• _Problemas por resolver_
• a. Conteste, a partir del texto de lectura, estas preguntas:
(i) ¿En qué año es el modelo atómico de Bohr?
(ii) Si se amplifica un átomo hasta el tamaño de una cancha de fútbol, ¿la envergadura de qué adoptará el núcleo?
(iii) ¿En qué universidad se encontraba el laboratorio de Rutherford?
• b. Indique cuántas líneas de las filas contienen la cadena "spatial", distinguiendo mayúsculas de minúsculas. Responda únicamente con el número.

• _Texto de lectura_
+ + + + + + +

Por Andrés Gomberoff, académico UNAB Julio 11, 2013

La carrera futbolística de Niels Bohr no prosperó, afortunadamente. Su modelo atómico de 1913 junto al establecimiento de las leyes del universo cuántico son un pilar fundamental de la historia del conocimiento humano.

A esta extravagante teoría que hoy llamamos mecánica cuántica le debemos la electrónica moderna, la computación y prácticamente la totalidad de la tecnología en la que estamos inmersos.

Una hormiga camina por el centro del estadio Maracaná. La final de la Copa Confederaciones está a punto de comenzar. Solitaria, cruza el punto central de la cancha. La imagen, en su gigantesca desproporción, refleja la realidad atómica: si amplificamos un átomo un billón de veces, hasta el tamaño de una cancha de fútbol, el núcleo adoptará la envergadura de una hormiga. A pesar de ocupar tan insignificante espacio, sin embargo, el núcleo da cuenta de casi toda la masa del átomo. El resto son livianísimos electrones que pululan alrededor.

Ésta era la visión del átomo que el neozelandés Ernest Rutherford, en el podio de los más grandes físicos experimentales de la historia, estableció inequívocamente en su laboratorio de la Universidad de Manchester. Rutherford era un científico pragmático, impaciente frente a los devaneos abstractos. No simpatizaba con el propio concepto de “físico teórico”. Para él la ciencia era y debía ser una actividad experimental. Por ello nadie entendía la razón de la excesiva simpatía que prodigaba a un joven danés recién llegado, pese a su escaso interés por los experimentos y a que, además, oponía al empirismo de Rutherford una visión audaz y vanguardista de la ciencia: “Cuando se trata de átomos, el lenguaje sólo se puede usar  como en poesía”, decía el veinteañero. “Bohr es diferente”, decía Rutherford, “¡es un jugador de fútbol!”.

+ + + + + + +

• _Conjunto de filas_
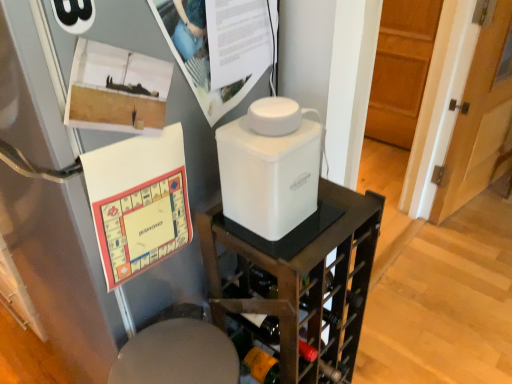
Image resolution: width=512 pixels, height=384 pixels. Describe the element at coordinates (302, 282) in the screenshot. I see `white plastic container at center` at that location.

Where is `white plastic container at center`? This screenshot has width=512, height=384. white plastic container at center is located at coordinates (270, 167).

What do you see at coordinates (209, 60) in the screenshot? I see `matte paper poster at upper center` at bounding box center [209, 60].

Where is `white plastic container at center`? The image size is (512, 384). white plastic container at center is located at coordinates (302, 282).

Looking at this image, measure the distance from white plastic container at center to white plastic container at center.

7.79 inches.

Based on the photo, from a real-world perspective, is white plastic container at center physically below white plastic container at center?

Indeed, from a real-world perspective, white plastic container at center is positioned beneath white plastic container at center.

Between white plastic container at center and white plastic container at center, which one has more height?

Standing taller between the two is white plastic container at center.

Find the location of a particular element. Image resolution: width=512 pixels, height=384 pixels. appliance above the white plastic container at center (from the image's perspective) is located at coordinates (270, 167).

Is white plastic container at center far away from matte paper poster at upper center?

No, white plastic container at center is in close proximity to matte paper poster at upper center.

Is white plastic container at center facing away from matte paper poster at upper center?

No, white plastic container at center is not facing away from matte paper poster at upper center.

Considering the sizes of objects white plastic container at center and matte paper poster at upper center in the image provided, who is shorter, white plastic container at center or matte paper poster at upper center?

matte paper poster at upper center is shorter.

Considering the points (417, 113) and (296, 218), which point is in front, point (417, 113) or point (296, 218)?

The point (296, 218) is closer.

Considering the relative positions of wooden door at right and white plastic container at center in the image provided, is wooden door at right in front of white plastic container at center?

No, wooden door at right is further to the viewer.

Is wooden door at right thinner than white plastic container at center?

Yes, wooden door at right is thinner than white plastic container at center.

From a real-world perspective, which is physically above, wooden door at right or white plastic container at center?

In real-world perspective, white plastic container at center is above.

Is matte paper poster at upper center in contact with white plastic container at center?

No, matte paper poster at upper center is not beside white plastic container at center.

Which point is more distant from viewer, (266,51) or (246,171)?

The point (266,51) is farther.

From the image's perspective, which object appears higher, matte paper poster at upper center or white plastic container at center?

matte paper poster at upper center.

Is white plastic container at center bigger than wooden door at right?

Actually, white plastic container at center might be smaller than wooden door at right.

In the image, is white plastic container at center positioned in front of or behind wooden door at right?

In the image, white plastic container at center appears in front of wooden door at right.

Visually, is white plastic container at center positioned to the left or to the right of wooden door at right?

white plastic container at center is to the left of wooden door at right.

Looking at this image, are white plastic container at center and wooden door at right making contact?

white plastic container at center is not next to wooden door at right, and they're not touching.

Does point (154, 16) come behind point (426, 69)?

No, (154, 16) is closer to viewer.

From the image's perspective, who appears lower, matte paper poster at upper center or wooden door at right?

matte paper poster at upper center is shown below in the image.

I want to click on poster page that appears on the left of wooden door at right, so click(209, 60).

Is matte paper poster at upper center oriented away from wooden door at right?

Yes, matte paper poster at upper center is facing away from wooden door at right.

Considering the sizes of objects white plastic container at center and matte paper poster at upper center in the image provided, who is smaller, white plastic container at center or matte paper poster at upper center?

With smaller size is matte paper poster at upper center.

What's the angular difference between white plastic container at center and matte paper poster at upper center's facing directions?

91 degrees separate the facing orientations of white plastic container at center and matte paper poster at upper center.

In order to click on poster page positioned vertically above the white plastic container at center (from a real-world perspective) in this screenshot , I will do `click(209, 60)`.

Is white plastic container at center outside of matte paper poster at upper center?

Yes, white plastic container at center is located beyond the bounds of matte paper poster at upper center.

Identify the location of appliance above the white plastic container at center (from a real-world perspective). The height and width of the screenshot is (384, 512). (270, 167).

Locate an element on the screen. The height and width of the screenshot is (384, 512). furniture that appears below the matte paper poster at upper center (from a real-world perspective) is located at coordinates (302, 282).

Considering their positions, is matte paper poster at upper center positioned closer to white plastic container at center than white plastic container at center?

The object closer to white plastic container at center is white plastic container at center.

When comparing their distances from white plastic container at center, does white plastic container at center or matte paper poster at upper center seem closer?

matte paper poster at upper center is positioned closer to the anchor white plastic container at center.

Estimate the real-world distances between objects in this image. Which object is further from wooden door at right, white plastic container at center or matte paper poster at upper center?

matte paper poster at upper center is positioned further to the anchor wooden door at right.

Estimate the real-world distances between objects in this image. Which object is further from wooden door at right, white plastic container at center or white plastic container at center?

white plastic container at center.

Looking at the image, which one is located closer to matte paper poster at upper center, white plastic container at center or white plastic container at center?

The object closer to matte paper poster at upper center is white plastic container at center.

From the picture: Based on their spatial positions, is matte paper poster at upper center or wooden door at right closer to white plastic container at center?

Among the two, matte paper poster at upper center is located nearer to white plastic container at center.

Which object lies nearer to the anchor point white plastic container at center, white plastic container at center or wooden door at right?

white plastic container at center is closer to white plastic container at center.

Estimate the real-world distances between objects in this image. Which object is further from white plastic container at center, matte paper poster at upper center or white plastic container at center?

Based on the image, white plastic container at center appears to be further to white plastic container at center.

The height and width of the screenshot is (384, 512). In order to click on appliance that lies between matte paper poster at upper center and white plastic container at center from top to bottom in this screenshot , I will do `click(270, 167)`.

Image resolution: width=512 pixels, height=384 pixels. What are the coordinates of `appliance positioned between matte paper poster at upper center and wooden door at right from near to far` in the screenshot? It's located at (270, 167).

Where is `furniture between matte paper poster at upper center and wooden door at right along the z-axis`? furniture between matte paper poster at upper center and wooden door at right along the z-axis is located at coordinates (302, 282).

The image size is (512, 384). I want to click on furniture between white plastic container at center and wooden door at right in the front-back direction, so click(302, 282).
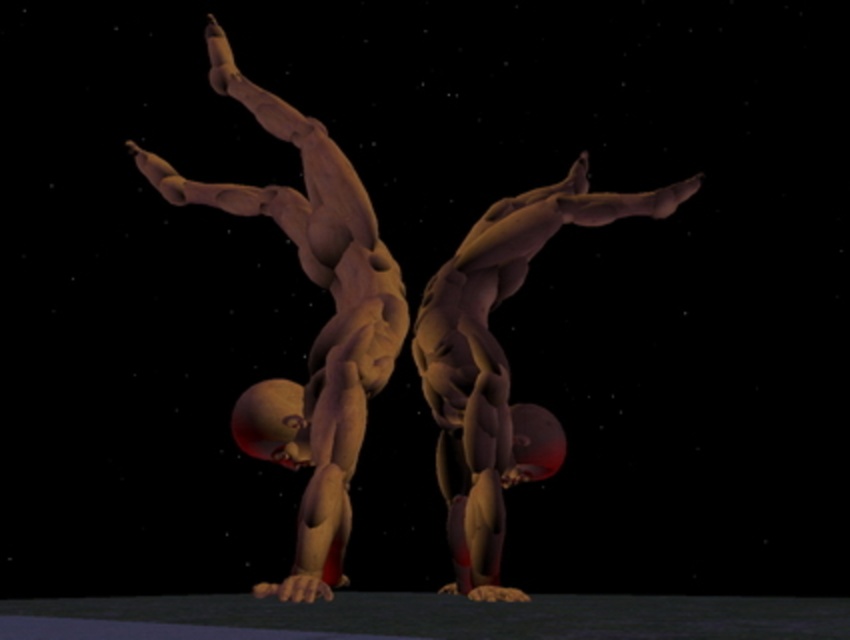
You are observing two gymnasts performing a synchronized acrobatic maneuver. You see the matte brown gymnast at left and the matte brown gymnast at center. Which gymnast is positioned more to the left side?

The matte brown gymnast at left is positioned more to the left side than the matte brown gymnast at center.

You are a photographer trying to capture the exact center of the image. You notice a point at coordinates point (319, 330). Which object in the scene is located at this point?

The point (319, 330) is located on the matte brown gymnast at left.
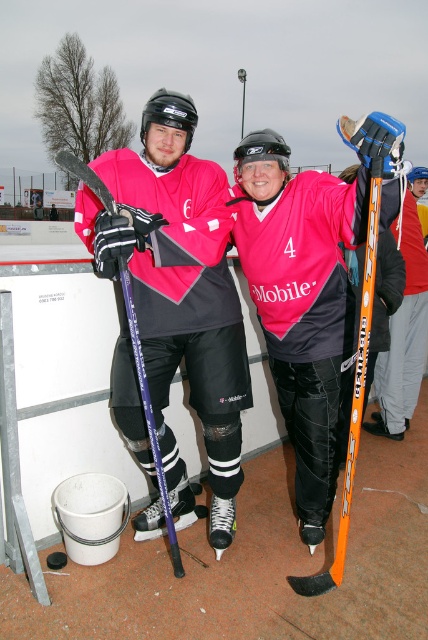
Question: Estimate the real-world distances between objects in this image. Which object is farther from the pink matte hockey jersey at center?

Choices:
 (A) orange metallic hockey stick at center
 (B) purple glossy hockey stick at left

Answer: (A)

Question: Considering the relative positions of orange metallic hockey stick at center and purple glossy hockey stick at left in the image provided, where is orange metallic hockey stick at center located with respect to purple glossy hockey stick at left?

Choices:
 (A) left
 (B) right

Answer: (B)

Question: In this image, where is pink matte hockey jersey at center located relative to purple glossy hockey stick at left?

Choices:
 (A) right
 (B) left

Answer: (A)

Question: Can you confirm if orange metallic hockey stick at center is positioned above purple glossy hockey stick at left?

Choices:
 (A) no
 (B) yes

Answer: (B)

Question: Which of the following is the closest to the observer?

Choices:
 (A) (383, 419)
 (B) (80, 177)
 (C) (314, 438)

Answer: (B)

Question: Estimate the real-world distances between objects in this image. Which object is closer to the pink matte hockey jersey at center?

Choices:
 (A) orange metallic hockey stick at center
 (B) purple glossy hockey stick at left

Answer: (B)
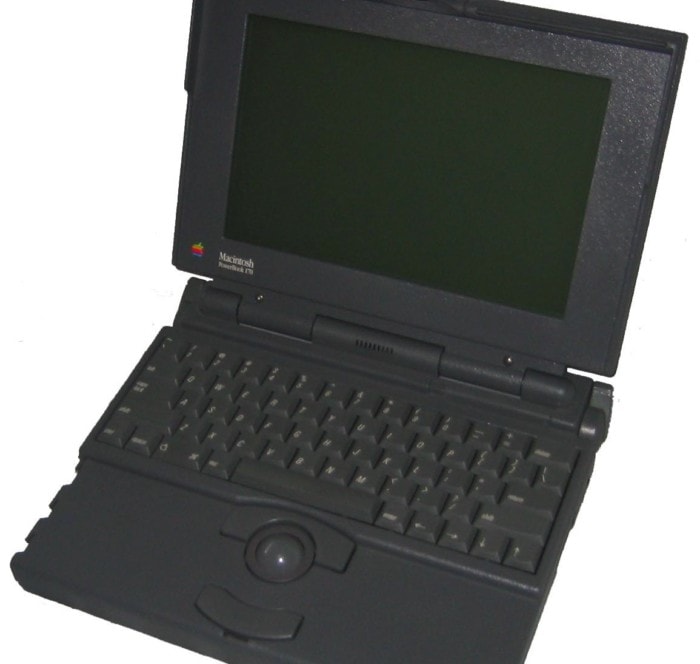
The image size is (700, 664). Identify the location of black monitor border. (477, 40), (605, 272), (183, 145), (377, 287).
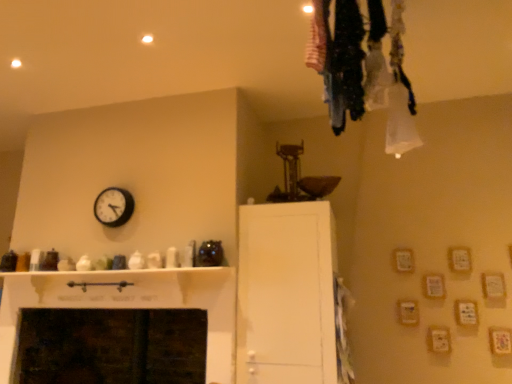
Identify the location of white plastic clock at upper left. This screenshot has height=384, width=512. (113, 206).

What do you see at coordinates (113, 206) in the screenshot? Image resolution: width=512 pixels, height=384 pixels. I see `white plastic clock at upper left` at bounding box center [113, 206].

Identify the location of white matte cabinet at center. (286, 294).

This screenshot has height=384, width=512. Describe the element at coordinates (286, 294) in the screenshot. I see `white matte cabinet at center` at that location.

I want to click on white plastic clock at upper left, so click(x=113, y=206).

Can you confirm if white matte cabinet at center is positioned to the left of white plastic clock at upper left?

No, white matte cabinet at center is not to the left of white plastic clock at upper left.

Is white matte cabinet at center positioned before white plastic clock at upper left?

Yes, the depth of white matte cabinet at center is less than that of white plastic clock at upper left.

Considering the positions of points (277, 330) and (122, 194), is point (277, 330) farther from camera compared to point (122, 194)?

No, it is not.

From the image's perspective, between white matte cabinet at center and white plastic clock at upper left, which one is located above?

white plastic clock at upper left appears higher in the image.

From a real-world perspective, which is physically above, white matte cabinet at center or white plastic clock at upper left?

white plastic clock at upper left is physically above.

Which object is thinner, white matte cabinet at center or white plastic clock at upper left?

white plastic clock at upper left is thinner.

In terms of height, does white matte cabinet at center look taller or shorter compared to white plastic clock at upper left?

In the image, white matte cabinet at center appears to be taller than white plastic clock at upper left.

Between white matte cabinet at center and white plastic clock at upper left, which one has smaller size?

With smaller size is white plastic clock at upper left.

Is white matte cabinet at center not inside white plastic clock at upper left?

That's correct, white matte cabinet at center is outside of white plastic clock at upper left.

Is white matte cabinet at center beside white plastic clock at upper left?

There is a gap between white matte cabinet at center and white plastic clock at upper left.

Is white matte cabinet at center turned away from white plastic clock at upper left?

No, white plastic clock at upper left is not at the back of white matte cabinet at center.

The height and width of the screenshot is (384, 512). In order to click on cabinetry on the right side of white plastic clock at upper left in this screenshot , I will do `click(286, 294)`.

Based on the photo, can you confirm if white plastic clock at upper left is positioned to the right of white matte cabinet at center?

In fact, white plastic clock at upper left is to the left of white matte cabinet at center.

Which object is further away from the camera taking this photo, white plastic clock at upper left or white matte cabinet at center?

white plastic clock at upper left is further away from the camera.

Which is behind, point (118, 212) or point (293, 231)?

The point (118, 212) is farther from the camera.

From the image's perspective, does white plastic clock at upper left appear lower than white matte cabinet at center?

No, from the image's perspective, white plastic clock at upper left is not below white matte cabinet at center.

From a real-world perspective, which object stands above the other?

In real-world perspective, white plastic clock at upper left is above.

Considering the sizes of objects white plastic clock at upper left and white matte cabinet at center in the image provided, who is thinner, white plastic clock at upper left or white matte cabinet at center?

Thinner between the two is white plastic clock at upper left.

Which of these two, white plastic clock at upper left or white matte cabinet at center, stands taller?

Standing taller between the two is white matte cabinet at center.

Considering the relative sizes of white plastic clock at upper left and white matte cabinet at center in the image provided, is white plastic clock at upper left bigger than white matte cabinet at center?

Incorrect, white plastic clock at upper left is not larger than white matte cabinet at center.

Is white plastic clock at upper left inside the boundaries of white matte cabinet at center, or outside?

white plastic clock at upper left lies outside white matte cabinet at center.

Is white plastic clock at upper left far from white matte cabinet at center?

Yes, white plastic clock at upper left is far from white matte cabinet at center.

Is white plastic clock at upper left facing away from white matte cabinet at center?

No, white plastic clock at upper left is not facing the opposite direction of white matte cabinet at center.

Identify the location of cabinetry beneath the white plastic clock at upper left (from a real-world perspective). Image resolution: width=512 pixels, height=384 pixels. (286, 294).

You are a GUI agent. You are given a task and a screenshot of the screen. Output one action in this format:
    pyautogui.click(x=<x>, y=<y>)
    Task: Click on the wall clock located on the left of white matte cabinet at center
    This screenshot has width=512, height=384.
    Given the screenshot: What is the action you would take?
    pyautogui.click(x=113, y=206)

The width and height of the screenshot is (512, 384). I want to click on wall clock that appears above the white matte cabinet at center (from a real-world perspective), so click(113, 206).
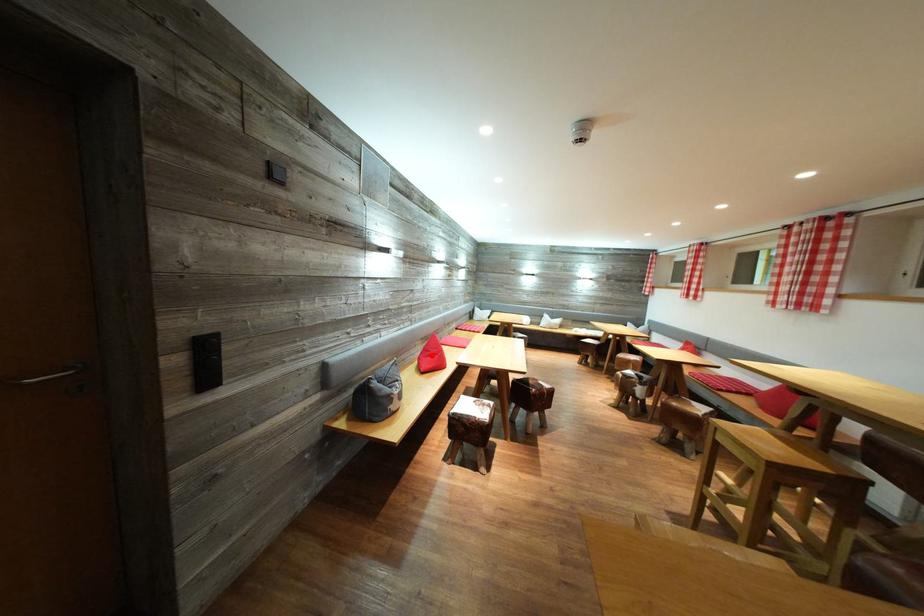
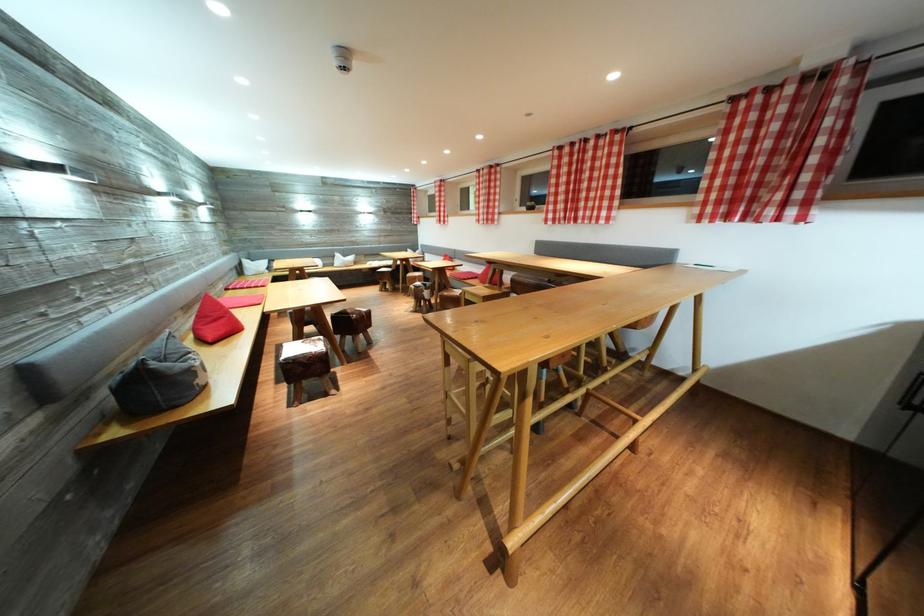
Question: A red point is marked in image1. In image2, is the corresponding 3D point closer to the camera or farther? Reply with the corresponding letter.

Choices:
 (A) The corresponding 3D point is closer.
 (B) The corresponding 3D point is farther.

Answer: (A)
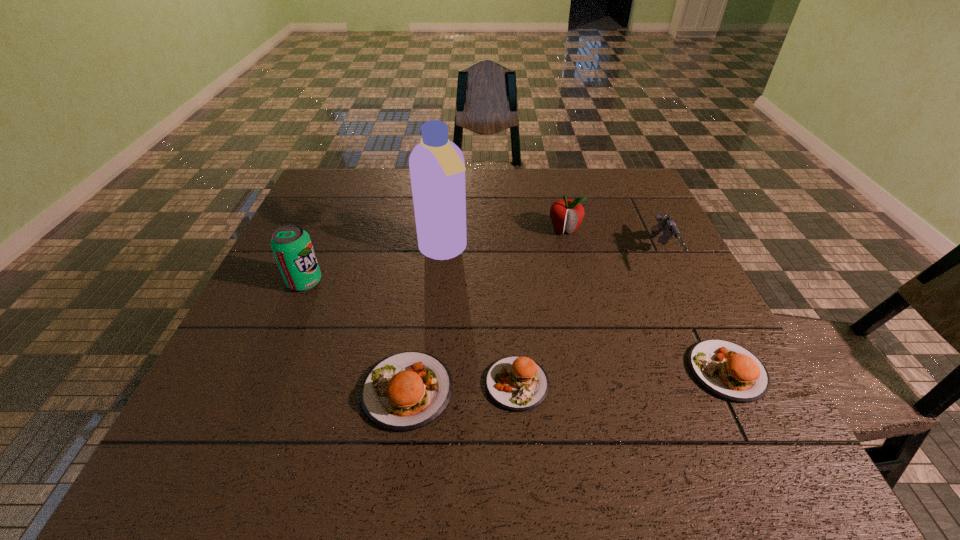
The image size is (960, 540). What are the coordinates of `object that is at the near right corner` in the screenshot? It's located at (728, 370).

The image size is (960, 540). In the image, there is a desktop. Identify the location of vacant area at the far edge. (498, 193).

Identify the location of vacant region at the left edge of the desktop. (335, 233).

At what (x,y) coordinates should I click in order to perform the action: click on vacant position at the right edge of the desktop. Please return your answer as a coordinate pair (x, y). The width and height of the screenshot is (960, 540). Looking at the image, I should click on [x=645, y=218].

You are a GUI agent. You are given a task and a screenshot of the screen. Output one action in this format:
    pyautogui.click(x=<x>, y=<y>)
    Task: Click on the free space at the far right corner of the desktop
    The height and width of the screenshot is (540, 960).
    Given the screenshot: What is the action you would take?
    pyautogui.click(x=629, y=195)

Locate an element on the screen. unoccupied area between the pop soda and the tallest object is located at coordinates (374, 266).

Find the location of a particular element. free point between the leftmost patty and the apple is located at coordinates (486, 310).

Where is `empty location between the leftmost patty and the rightmost patty`? This screenshot has height=540, width=960. empty location between the leftmost patty and the rightmost patty is located at coordinates (567, 381).

The height and width of the screenshot is (540, 960). In order to click on free space between the tallest object and the third object from right to left in this screenshot , I will do `click(504, 240)`.

Where is `vacant space that is in between the gun and the tallest object`? The image size is (960, 540). vacant space that is in between the gun and the tallest object is located at coordinates (553, 253).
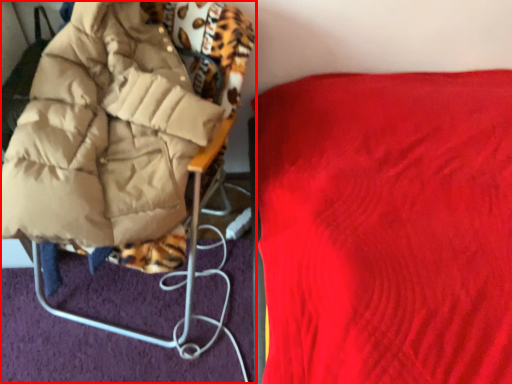
Question: From the image's perspective, what is the correct spatial positioning of furniture (annotated by the red box) in reference to furniture?

Choices:
 (A) below
 (B) above

Answer: (B)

+ + + + + + +

• _Respuestas_
• a.
(i) 1913
(ii) La de una hormiga
(iii) En la Universidad de Manchester

• b. 2